Para pagar o restante da conta (R$ 79 bilhões), o governo teve que emitir novos títulos públicos e vendê-los ao mercado, oferecendo juros altíssimos aos compradores (bancos, corretoras, fundos de investimento, empresas e pessoas físicas). A emissão de títulos engorda a dívida pública, o que gera mais despesas de juros e exige novas emissões, numa bola de neve. Na verdade, portanto, os juros transformaram-se no principal inimigo do equilíbrio das contas públicas, tão festejado pela equipe econômica.

Mais dívida

Entre 1998 e abril deste ano, o país gastou R$ 620,6 bilhões apenas para pagar os juros da dívida pública, consumindo, nesta operação, o correspondente a 40,9% das riquezas e do patrimônio gerados pela economia brasileira em 2003. No mesmo período, o arrocho nos gastos e investimentos públicos produziu uma economia (superávit primário, em economês) de R$ 264 bilhões, suficientes para pagar apenas 42,5% das despesas criadas pelos juros. Resultado: acumulou-se um rombo de R$ 356,6 bilhões.
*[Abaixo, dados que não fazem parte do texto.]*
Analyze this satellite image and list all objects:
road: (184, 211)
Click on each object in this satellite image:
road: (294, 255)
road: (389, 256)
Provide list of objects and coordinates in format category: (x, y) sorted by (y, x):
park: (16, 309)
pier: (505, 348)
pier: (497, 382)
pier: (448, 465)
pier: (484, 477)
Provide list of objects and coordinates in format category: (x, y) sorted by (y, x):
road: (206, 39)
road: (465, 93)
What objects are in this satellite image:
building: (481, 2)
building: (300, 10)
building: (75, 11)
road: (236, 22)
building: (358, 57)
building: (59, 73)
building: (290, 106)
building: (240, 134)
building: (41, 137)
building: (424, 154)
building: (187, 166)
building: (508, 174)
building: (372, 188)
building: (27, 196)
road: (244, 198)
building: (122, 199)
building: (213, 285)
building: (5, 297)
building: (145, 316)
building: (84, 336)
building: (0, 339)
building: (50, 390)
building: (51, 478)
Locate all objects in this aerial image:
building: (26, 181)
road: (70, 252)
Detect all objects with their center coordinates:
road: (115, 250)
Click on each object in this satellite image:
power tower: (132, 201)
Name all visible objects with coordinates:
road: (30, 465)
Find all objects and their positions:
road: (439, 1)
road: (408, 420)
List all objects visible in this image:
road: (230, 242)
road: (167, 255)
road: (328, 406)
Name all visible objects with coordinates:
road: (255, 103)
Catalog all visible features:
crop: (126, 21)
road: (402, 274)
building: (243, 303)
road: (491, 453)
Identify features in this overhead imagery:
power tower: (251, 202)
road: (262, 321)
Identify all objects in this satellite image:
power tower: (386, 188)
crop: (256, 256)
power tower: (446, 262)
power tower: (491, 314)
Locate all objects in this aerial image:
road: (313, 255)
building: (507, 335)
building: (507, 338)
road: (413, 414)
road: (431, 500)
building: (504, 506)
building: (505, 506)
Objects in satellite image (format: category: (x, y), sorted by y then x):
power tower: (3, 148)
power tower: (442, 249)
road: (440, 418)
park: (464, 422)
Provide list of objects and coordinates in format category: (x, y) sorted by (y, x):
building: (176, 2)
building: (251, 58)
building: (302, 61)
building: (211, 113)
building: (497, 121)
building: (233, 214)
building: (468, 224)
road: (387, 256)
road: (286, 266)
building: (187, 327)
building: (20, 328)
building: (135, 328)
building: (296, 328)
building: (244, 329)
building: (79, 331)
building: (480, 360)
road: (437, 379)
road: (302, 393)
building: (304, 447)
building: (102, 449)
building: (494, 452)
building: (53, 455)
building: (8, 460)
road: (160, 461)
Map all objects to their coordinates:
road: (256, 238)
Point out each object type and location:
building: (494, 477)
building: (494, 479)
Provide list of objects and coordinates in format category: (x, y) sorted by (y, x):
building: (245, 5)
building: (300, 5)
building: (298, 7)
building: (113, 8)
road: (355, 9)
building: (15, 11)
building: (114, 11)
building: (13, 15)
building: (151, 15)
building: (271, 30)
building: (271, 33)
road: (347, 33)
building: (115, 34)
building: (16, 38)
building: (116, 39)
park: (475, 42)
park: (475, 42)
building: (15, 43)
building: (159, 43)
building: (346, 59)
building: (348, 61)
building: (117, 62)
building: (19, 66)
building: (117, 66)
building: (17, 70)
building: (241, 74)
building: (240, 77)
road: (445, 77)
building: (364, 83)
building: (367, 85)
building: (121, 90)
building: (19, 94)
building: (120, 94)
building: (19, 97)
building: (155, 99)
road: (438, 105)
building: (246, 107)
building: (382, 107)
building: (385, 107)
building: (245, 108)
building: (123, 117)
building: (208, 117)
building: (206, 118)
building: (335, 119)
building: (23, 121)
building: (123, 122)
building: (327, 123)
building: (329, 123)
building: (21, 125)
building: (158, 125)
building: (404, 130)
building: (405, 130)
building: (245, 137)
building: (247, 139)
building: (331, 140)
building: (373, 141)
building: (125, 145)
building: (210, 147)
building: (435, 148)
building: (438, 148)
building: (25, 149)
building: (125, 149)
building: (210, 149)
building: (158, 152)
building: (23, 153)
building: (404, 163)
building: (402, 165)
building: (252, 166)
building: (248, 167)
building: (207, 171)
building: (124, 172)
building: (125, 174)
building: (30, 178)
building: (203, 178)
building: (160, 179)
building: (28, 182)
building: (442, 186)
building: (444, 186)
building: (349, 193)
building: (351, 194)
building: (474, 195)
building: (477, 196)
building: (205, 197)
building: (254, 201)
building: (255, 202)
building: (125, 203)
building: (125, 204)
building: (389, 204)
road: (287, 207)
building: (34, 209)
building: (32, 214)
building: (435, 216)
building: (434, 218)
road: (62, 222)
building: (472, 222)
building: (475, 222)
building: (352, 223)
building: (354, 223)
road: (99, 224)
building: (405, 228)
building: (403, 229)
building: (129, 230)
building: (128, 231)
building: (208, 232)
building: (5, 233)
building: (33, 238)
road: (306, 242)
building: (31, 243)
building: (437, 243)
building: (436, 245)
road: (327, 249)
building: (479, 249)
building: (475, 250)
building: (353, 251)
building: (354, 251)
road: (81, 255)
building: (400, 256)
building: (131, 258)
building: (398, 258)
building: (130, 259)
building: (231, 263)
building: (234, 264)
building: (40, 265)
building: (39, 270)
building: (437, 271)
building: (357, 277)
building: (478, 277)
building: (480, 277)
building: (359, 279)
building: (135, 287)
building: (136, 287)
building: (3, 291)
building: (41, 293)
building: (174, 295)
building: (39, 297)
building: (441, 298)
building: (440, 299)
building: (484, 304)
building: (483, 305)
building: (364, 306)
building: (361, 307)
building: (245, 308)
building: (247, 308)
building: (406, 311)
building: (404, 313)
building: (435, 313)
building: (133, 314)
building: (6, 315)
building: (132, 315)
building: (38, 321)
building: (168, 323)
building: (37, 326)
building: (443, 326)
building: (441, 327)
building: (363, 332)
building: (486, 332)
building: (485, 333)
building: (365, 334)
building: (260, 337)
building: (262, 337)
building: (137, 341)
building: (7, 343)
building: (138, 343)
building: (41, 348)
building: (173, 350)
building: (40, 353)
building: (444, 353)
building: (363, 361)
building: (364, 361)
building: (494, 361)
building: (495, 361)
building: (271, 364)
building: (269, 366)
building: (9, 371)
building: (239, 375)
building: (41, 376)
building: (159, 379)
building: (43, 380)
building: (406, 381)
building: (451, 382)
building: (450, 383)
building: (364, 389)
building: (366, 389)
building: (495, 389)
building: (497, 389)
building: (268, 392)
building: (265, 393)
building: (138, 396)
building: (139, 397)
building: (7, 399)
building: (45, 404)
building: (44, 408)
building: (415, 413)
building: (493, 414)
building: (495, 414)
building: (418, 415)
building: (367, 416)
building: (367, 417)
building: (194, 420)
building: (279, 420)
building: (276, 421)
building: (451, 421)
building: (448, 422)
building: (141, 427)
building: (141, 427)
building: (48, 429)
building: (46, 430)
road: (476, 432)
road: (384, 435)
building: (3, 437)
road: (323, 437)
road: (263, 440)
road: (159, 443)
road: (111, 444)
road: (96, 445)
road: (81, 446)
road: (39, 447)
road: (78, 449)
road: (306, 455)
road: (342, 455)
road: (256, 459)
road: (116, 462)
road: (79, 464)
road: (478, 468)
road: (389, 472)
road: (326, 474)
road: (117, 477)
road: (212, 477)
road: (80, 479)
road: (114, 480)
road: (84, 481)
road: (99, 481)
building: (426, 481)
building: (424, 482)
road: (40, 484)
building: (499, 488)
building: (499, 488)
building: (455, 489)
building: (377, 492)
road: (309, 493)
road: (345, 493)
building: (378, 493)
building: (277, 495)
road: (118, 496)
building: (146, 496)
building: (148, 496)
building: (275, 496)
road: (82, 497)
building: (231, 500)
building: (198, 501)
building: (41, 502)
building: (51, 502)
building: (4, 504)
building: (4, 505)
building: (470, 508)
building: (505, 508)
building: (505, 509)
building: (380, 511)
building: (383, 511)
O buraco aberto na contabilidade do setor público pelos juros foi responsável por praticamente 58% do crescimento da dívida pública no período (ou seja, os juros criaram novas dívidas, que geraram mais juros). Enquanto o setor público corre atrás do próprio rabo, a dívida pública total mais do que triplicou, saindo de R$ 308,4 bilhões, em dezembro de 1997 (33,8% do PIB), para R$ 926,4 bilhões, em abril deste ano (56,6% do PIB) - um crescimento equivalente a quase R$ 618 bilhões. Torrou-se 40,8% do PIB em 76 meses (mais de R$ 8,1 bilhões por mês) para fazer mais dívida.

Publicado no semanário "Brasil de Fato"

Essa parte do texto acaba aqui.